Cricket flour as a gluten-free cake ingredient: affective and discriminative sensorial analysis
DOI:
https://doi.org/10.47320/rasbran.2021.2125Abstract
Objective: to evaluate the sensorial acceptability of a gluten-free cake prepared with cricket flour and to identify it among equivalent preparations by means of the difference in sensory attributes. Method: Three gluten-free cake preparations were developed: Cricket flour (FG); Soy Extract (ES); Whey Protein (PSL). For sensory evaluation, 200 untrained tasters were invited to taste the three preparations in a blinded test and use a nine-point hedonic scale for the attributes of appearance, aroma, color, texture, taste, and general acceptability. In addition, subjects were asked to identify each tasted sample as one of the three available options. The Acceptability Index (IA%) for each attribute was calculated and analysis of variance with Tukey's test was used to verify differences between samples. For identification, the chi-square test and Goodman-Kruskal Gamma coefficient were used for the degree of agreement of correct answers.

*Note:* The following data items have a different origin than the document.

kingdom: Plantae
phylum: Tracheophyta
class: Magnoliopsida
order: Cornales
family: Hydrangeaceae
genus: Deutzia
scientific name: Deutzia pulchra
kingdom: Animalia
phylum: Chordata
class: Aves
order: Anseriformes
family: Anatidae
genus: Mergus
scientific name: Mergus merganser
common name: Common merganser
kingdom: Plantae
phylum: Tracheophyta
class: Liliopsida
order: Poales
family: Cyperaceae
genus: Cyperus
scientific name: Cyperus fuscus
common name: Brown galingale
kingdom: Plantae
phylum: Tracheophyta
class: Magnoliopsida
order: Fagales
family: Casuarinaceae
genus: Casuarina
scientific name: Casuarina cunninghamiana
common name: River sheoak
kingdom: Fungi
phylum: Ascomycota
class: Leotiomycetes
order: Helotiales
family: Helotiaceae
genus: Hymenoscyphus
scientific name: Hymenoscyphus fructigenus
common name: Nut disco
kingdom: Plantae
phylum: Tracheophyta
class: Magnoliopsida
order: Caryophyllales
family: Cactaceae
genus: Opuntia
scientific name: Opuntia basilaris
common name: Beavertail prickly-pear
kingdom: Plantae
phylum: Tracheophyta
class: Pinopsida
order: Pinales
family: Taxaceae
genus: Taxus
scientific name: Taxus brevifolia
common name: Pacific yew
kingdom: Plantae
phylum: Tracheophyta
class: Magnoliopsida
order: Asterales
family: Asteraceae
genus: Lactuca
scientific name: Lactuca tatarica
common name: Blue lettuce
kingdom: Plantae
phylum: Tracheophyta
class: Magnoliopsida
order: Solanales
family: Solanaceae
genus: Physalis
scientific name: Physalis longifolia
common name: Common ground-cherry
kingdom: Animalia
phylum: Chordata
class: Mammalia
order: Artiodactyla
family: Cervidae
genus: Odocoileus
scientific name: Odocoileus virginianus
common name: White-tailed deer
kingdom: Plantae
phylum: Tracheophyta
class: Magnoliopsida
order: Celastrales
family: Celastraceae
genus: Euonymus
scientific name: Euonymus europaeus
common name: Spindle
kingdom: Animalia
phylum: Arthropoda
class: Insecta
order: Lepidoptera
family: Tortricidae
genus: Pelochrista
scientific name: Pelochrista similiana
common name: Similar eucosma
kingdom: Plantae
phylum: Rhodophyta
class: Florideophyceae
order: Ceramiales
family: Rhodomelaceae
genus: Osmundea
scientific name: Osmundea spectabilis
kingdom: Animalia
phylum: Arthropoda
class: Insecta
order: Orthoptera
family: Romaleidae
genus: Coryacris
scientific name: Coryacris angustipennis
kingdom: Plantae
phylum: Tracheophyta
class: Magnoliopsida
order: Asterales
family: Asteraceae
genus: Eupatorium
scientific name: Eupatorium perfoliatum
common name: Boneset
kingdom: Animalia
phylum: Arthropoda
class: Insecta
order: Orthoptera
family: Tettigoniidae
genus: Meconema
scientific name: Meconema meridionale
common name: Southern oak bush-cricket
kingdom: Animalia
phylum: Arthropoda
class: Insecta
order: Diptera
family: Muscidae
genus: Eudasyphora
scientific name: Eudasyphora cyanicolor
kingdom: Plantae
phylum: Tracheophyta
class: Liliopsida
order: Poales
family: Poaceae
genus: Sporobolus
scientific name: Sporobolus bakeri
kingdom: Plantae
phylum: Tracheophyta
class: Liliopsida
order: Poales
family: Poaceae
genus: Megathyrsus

Results: The FG cake received the highest score for the general acceptability attribute among the three preparations and significantly exceeded the ES in all attributes. Compared to PSL, it was greater only in two attributes, appearance and acceptance, but without statistical difference. The highest rate of correct identification was for FG (64.5%) with significant chi-square and a gamma of 0.53, indicating a high identification agreement for all the three preparations. Conclusion: cricket flour gluten-free cake had positive acceptance and opens new perspectives for future trends in food consumption and research.